Problem description:
Produce word for word the lines of the data below running from the one that has "[287,520,441,534] at the" to the one that has "[280,659,583,673] [280,681,520,695] [386,706,492,717]", inclusive, and no others.

Material provided:
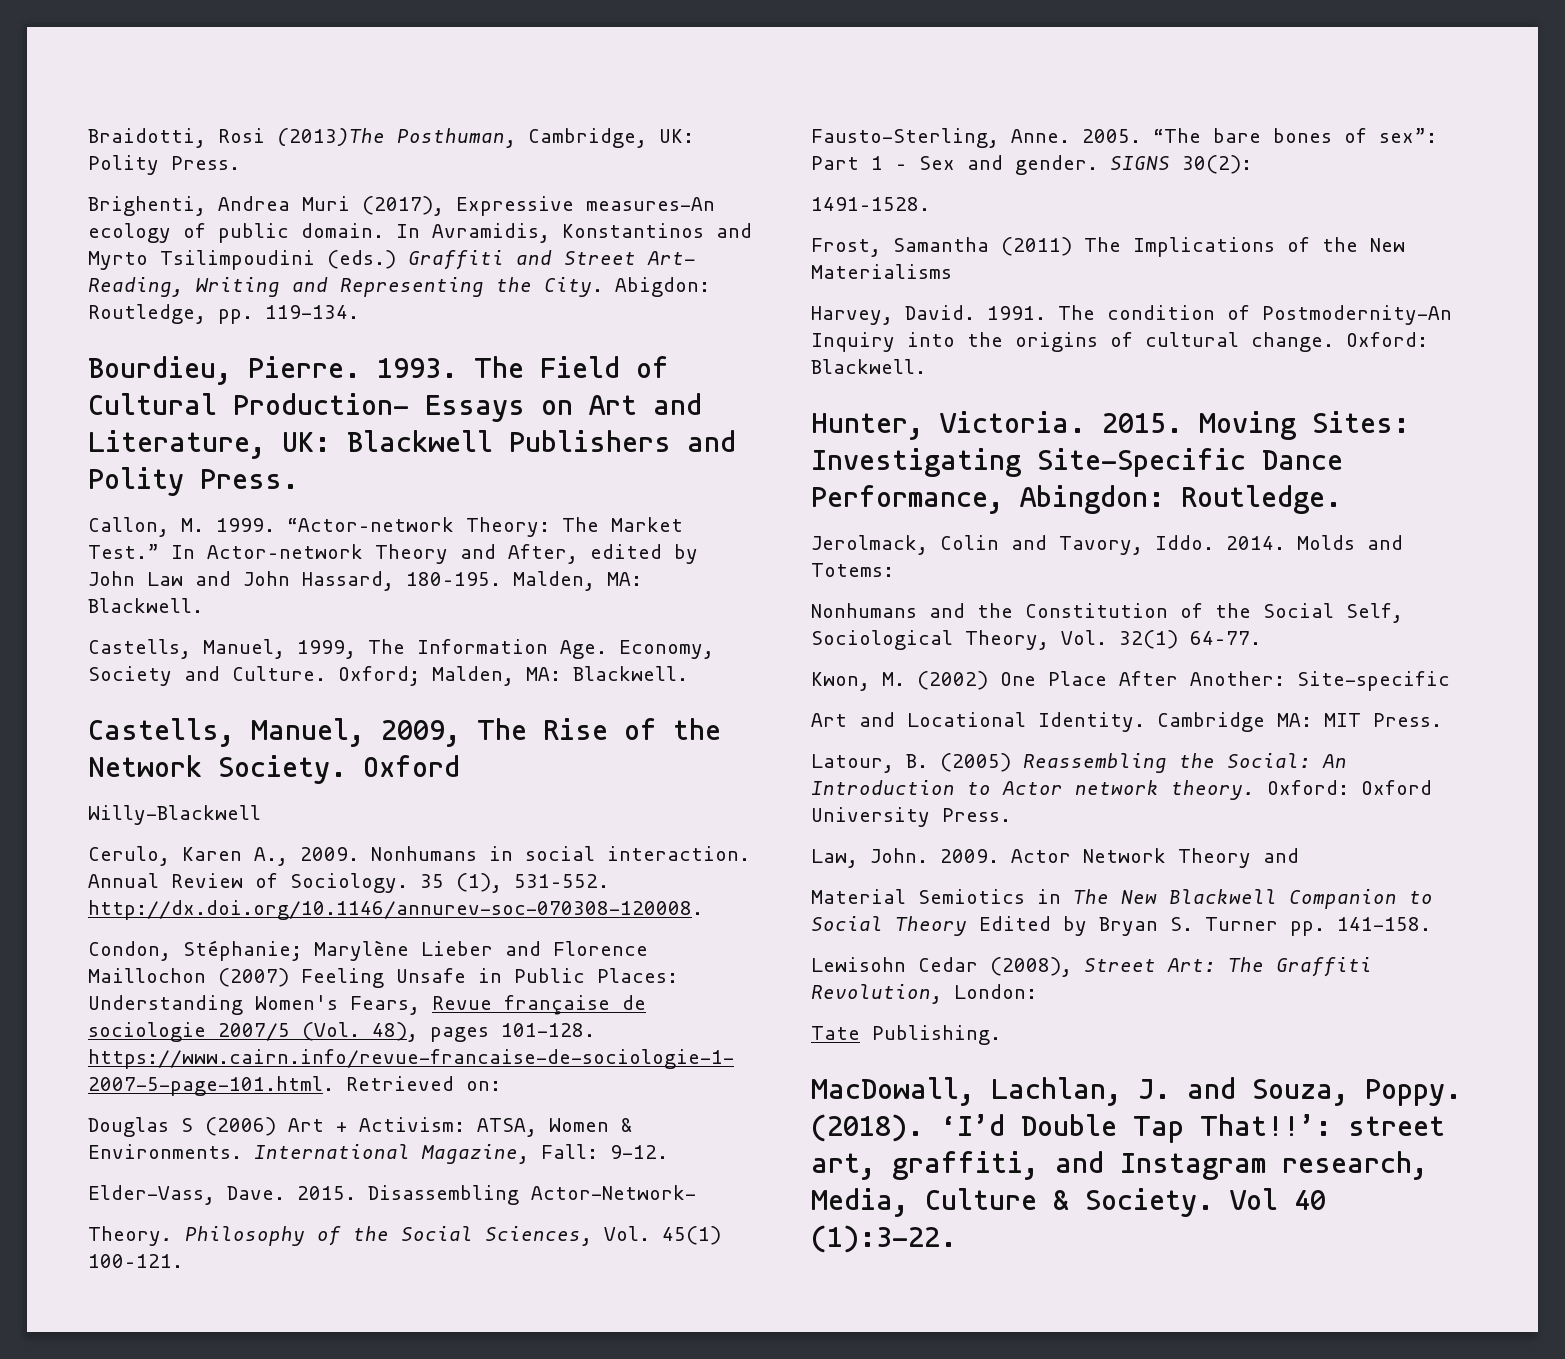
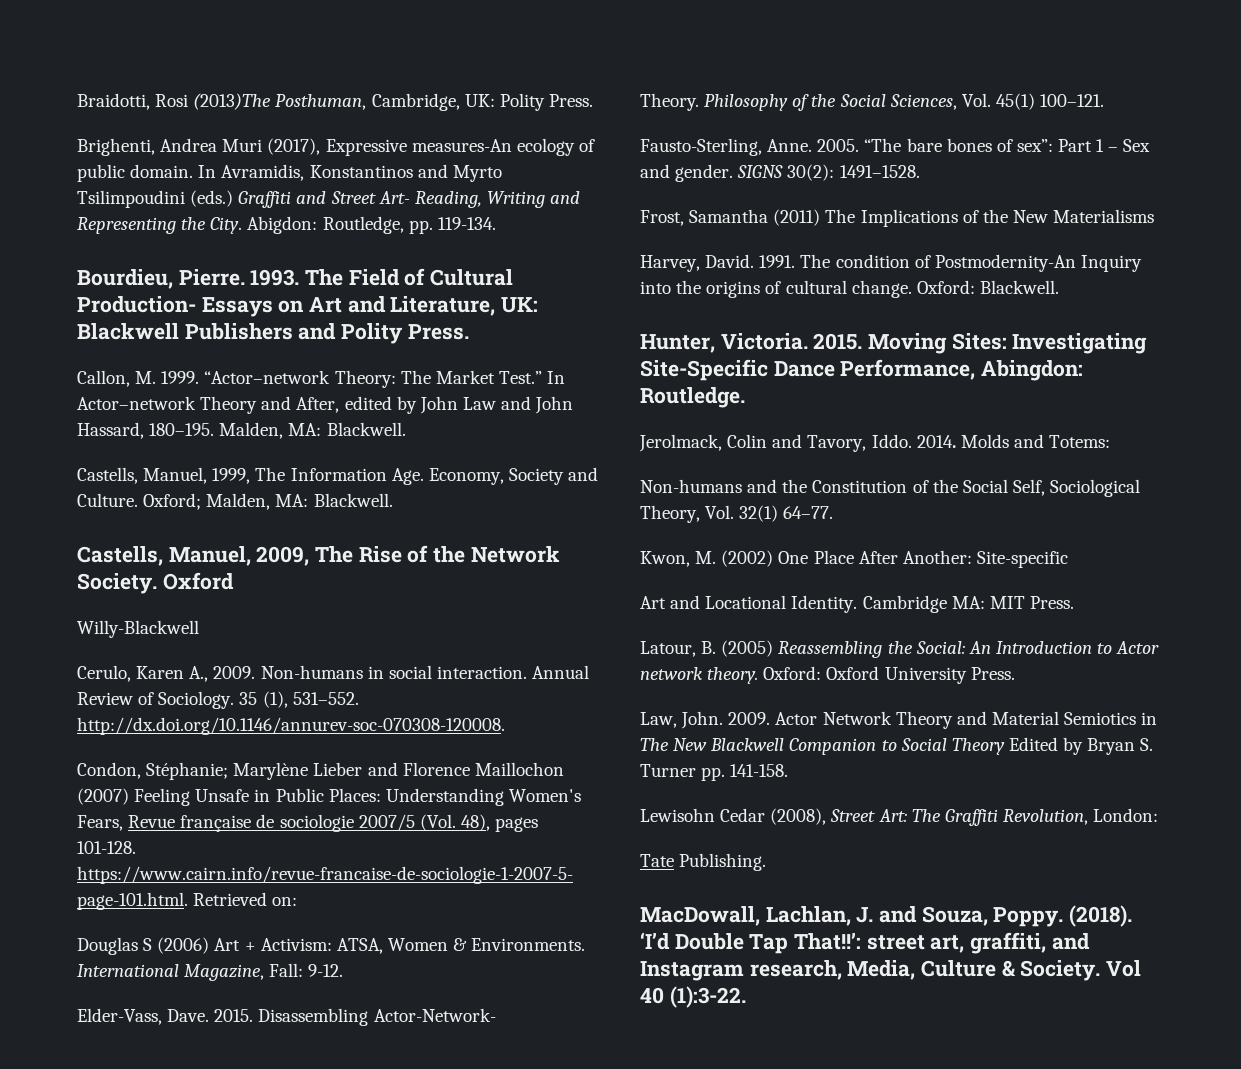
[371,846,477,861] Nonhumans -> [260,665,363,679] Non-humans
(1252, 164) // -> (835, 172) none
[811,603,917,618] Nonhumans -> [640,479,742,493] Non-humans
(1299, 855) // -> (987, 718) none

* * *

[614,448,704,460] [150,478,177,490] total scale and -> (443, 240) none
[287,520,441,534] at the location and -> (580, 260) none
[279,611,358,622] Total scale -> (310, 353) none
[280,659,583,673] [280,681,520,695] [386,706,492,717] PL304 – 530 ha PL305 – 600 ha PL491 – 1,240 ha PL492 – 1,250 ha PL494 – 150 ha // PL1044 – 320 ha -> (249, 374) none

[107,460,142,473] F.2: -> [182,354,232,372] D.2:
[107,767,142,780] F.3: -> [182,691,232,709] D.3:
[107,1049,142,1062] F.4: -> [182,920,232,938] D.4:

Answer below:
[287,520,441,534] at the location and -> (580, 260) none
[279,611,358,622] Total scale -> (310, 353) none
[280,659,583,673] [280,681,520,695] [386,706,492,717] PL304 – 530 ha PL305 – 600 ha PL491 – 1,240 ha PL492 – 1,250 ha PL494 – 150 ha // PL1044 – 320 ha -> (249, 374) none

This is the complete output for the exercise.